# Activity
Consider the listing below. Extract exactly the lines from the line containing "Barbarian to a younger generation of" to the line containing "nts to keep", both included.

*** Opening of Input data ***

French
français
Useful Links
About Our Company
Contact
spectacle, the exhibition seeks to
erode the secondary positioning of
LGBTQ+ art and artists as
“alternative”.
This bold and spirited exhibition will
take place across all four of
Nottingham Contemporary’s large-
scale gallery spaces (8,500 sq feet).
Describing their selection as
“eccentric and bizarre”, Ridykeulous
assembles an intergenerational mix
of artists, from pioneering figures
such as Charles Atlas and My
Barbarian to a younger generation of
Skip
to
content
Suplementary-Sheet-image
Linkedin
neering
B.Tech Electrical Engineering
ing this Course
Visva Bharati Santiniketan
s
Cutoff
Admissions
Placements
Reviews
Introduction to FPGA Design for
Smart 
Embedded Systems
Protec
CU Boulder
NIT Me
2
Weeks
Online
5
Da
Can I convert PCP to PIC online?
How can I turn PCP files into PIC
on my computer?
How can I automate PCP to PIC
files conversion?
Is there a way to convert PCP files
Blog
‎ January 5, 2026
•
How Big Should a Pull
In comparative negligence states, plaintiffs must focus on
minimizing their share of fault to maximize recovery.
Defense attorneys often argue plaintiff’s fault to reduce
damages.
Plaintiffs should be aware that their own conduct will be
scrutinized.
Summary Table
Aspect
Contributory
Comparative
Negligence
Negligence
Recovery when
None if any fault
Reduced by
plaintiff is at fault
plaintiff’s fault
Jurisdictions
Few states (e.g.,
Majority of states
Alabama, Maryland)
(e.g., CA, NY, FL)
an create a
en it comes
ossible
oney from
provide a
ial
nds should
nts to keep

*** Close of Input data ***
*** Opening of Input data ***

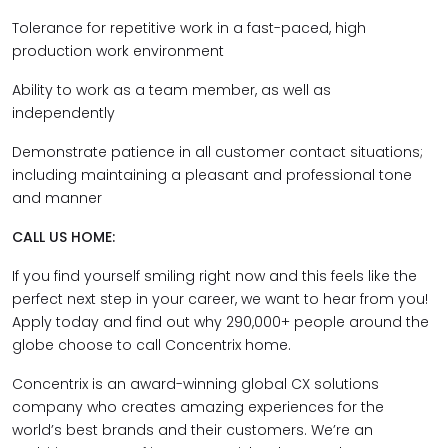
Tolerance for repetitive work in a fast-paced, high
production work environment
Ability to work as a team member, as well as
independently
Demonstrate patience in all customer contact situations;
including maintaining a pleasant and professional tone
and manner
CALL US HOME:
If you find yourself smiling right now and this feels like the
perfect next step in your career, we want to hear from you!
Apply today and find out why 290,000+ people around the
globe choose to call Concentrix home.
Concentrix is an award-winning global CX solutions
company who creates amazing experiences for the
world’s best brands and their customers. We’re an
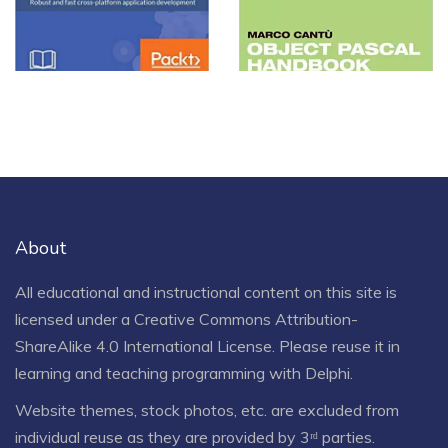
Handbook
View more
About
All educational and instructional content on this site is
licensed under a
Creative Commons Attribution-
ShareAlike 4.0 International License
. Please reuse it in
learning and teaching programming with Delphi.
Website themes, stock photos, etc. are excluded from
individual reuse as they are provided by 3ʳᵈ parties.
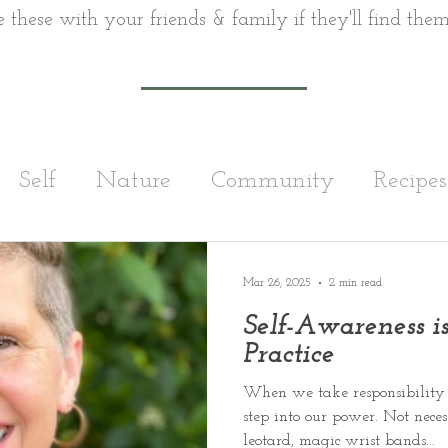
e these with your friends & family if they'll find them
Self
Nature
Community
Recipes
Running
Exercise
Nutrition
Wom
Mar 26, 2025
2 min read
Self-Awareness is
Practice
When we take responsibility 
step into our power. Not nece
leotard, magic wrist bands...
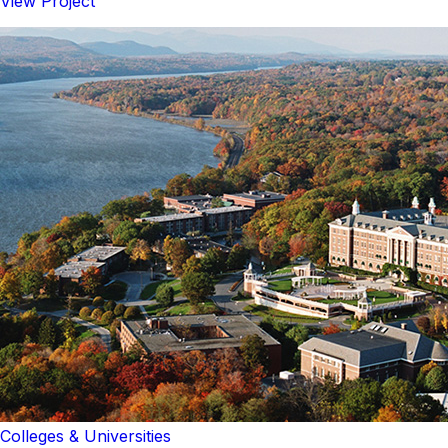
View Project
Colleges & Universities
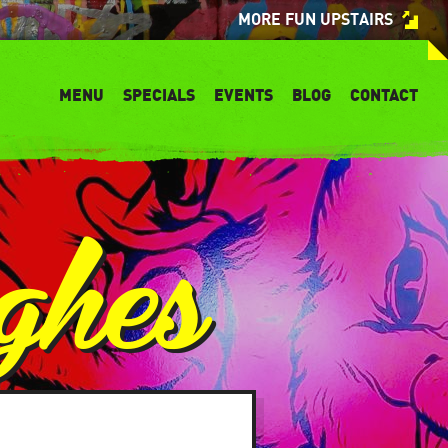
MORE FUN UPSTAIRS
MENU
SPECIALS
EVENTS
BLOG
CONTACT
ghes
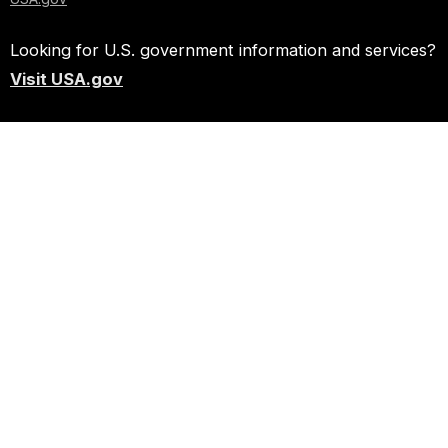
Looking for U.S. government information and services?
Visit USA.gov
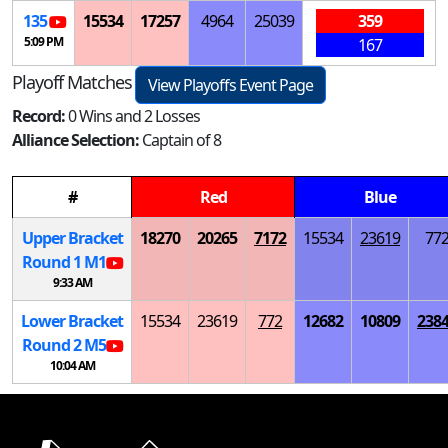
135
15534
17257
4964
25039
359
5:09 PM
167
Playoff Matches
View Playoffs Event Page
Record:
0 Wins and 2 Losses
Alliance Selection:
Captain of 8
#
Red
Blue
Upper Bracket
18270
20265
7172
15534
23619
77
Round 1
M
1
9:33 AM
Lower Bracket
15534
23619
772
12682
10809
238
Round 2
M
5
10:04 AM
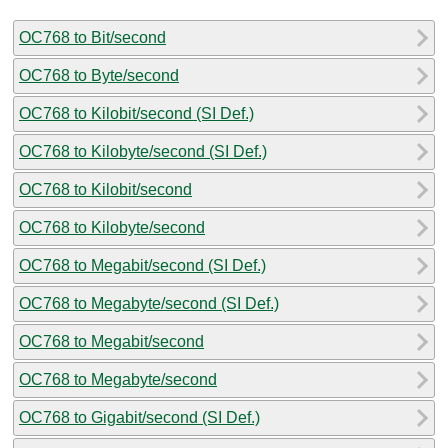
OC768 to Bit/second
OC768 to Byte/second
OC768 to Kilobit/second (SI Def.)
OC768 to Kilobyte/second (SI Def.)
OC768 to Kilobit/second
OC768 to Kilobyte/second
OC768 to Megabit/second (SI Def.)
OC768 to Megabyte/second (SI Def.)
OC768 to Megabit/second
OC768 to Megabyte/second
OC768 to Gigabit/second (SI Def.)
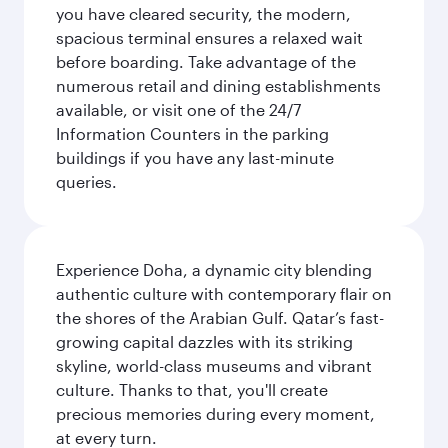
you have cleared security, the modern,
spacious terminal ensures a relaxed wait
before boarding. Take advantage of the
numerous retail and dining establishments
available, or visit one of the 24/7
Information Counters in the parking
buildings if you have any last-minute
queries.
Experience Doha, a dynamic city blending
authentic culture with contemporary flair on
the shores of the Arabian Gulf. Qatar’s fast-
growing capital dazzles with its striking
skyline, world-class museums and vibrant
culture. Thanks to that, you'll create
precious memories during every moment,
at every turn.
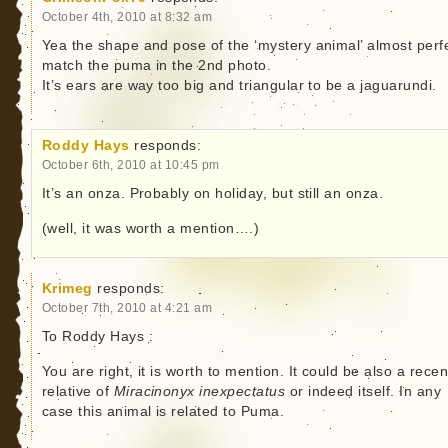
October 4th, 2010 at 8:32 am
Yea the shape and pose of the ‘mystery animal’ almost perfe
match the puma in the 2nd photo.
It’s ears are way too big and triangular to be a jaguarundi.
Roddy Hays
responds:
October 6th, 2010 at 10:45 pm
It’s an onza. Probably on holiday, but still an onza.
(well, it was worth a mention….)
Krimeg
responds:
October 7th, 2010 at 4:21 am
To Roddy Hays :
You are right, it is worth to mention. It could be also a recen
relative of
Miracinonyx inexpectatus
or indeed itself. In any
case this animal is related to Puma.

*** Close of Input data ***

# Exercise answer
Barbarian to a younger generation of
Skip
to
content
Suplementary-Sheet-image
Linkedin
neering
B.Tech Electrical Engineering
ing this Course
Visva Bharati Santiniketan
s
Cutoff
Admissions
Placements
Reviews
Introduction to FPGA Design for
Smart 
Embedded Systems
Protec
CU Boulder
NIT Me
2
Weeks
Online
5
Da
Can I convert PCP to PIC online?
How can I turn PCP files into PIC
on my computer?
How can I automate PCP to PIC
files conversion?
Is there a way to convert PCP files
Blog
‎ January 5, 2026
•
How Big Should a Pull
In comparative negligence states, plaintiffs must focus on
minimizing their share of fault to maximize recovery.
Defense attorneys often argue plaintiff’s fault to reduce
damages.
Plaintiffs should be aware that their own conduct will be
scrutinized.
Summary Table
Aspect
Contributory
Comparative
Negligence
Negligence
Recovery when
None if any fault
Reduced by
plaintiff is at fault
plaintiff’s fault
Jurisdictions
Few states (e.g.,
Majority of states
Alabama, Maryland)
(e.g., CA, NY, FL)
an create a
en it comes
ossible
oney from
provide a
ial
nds should
nts to keep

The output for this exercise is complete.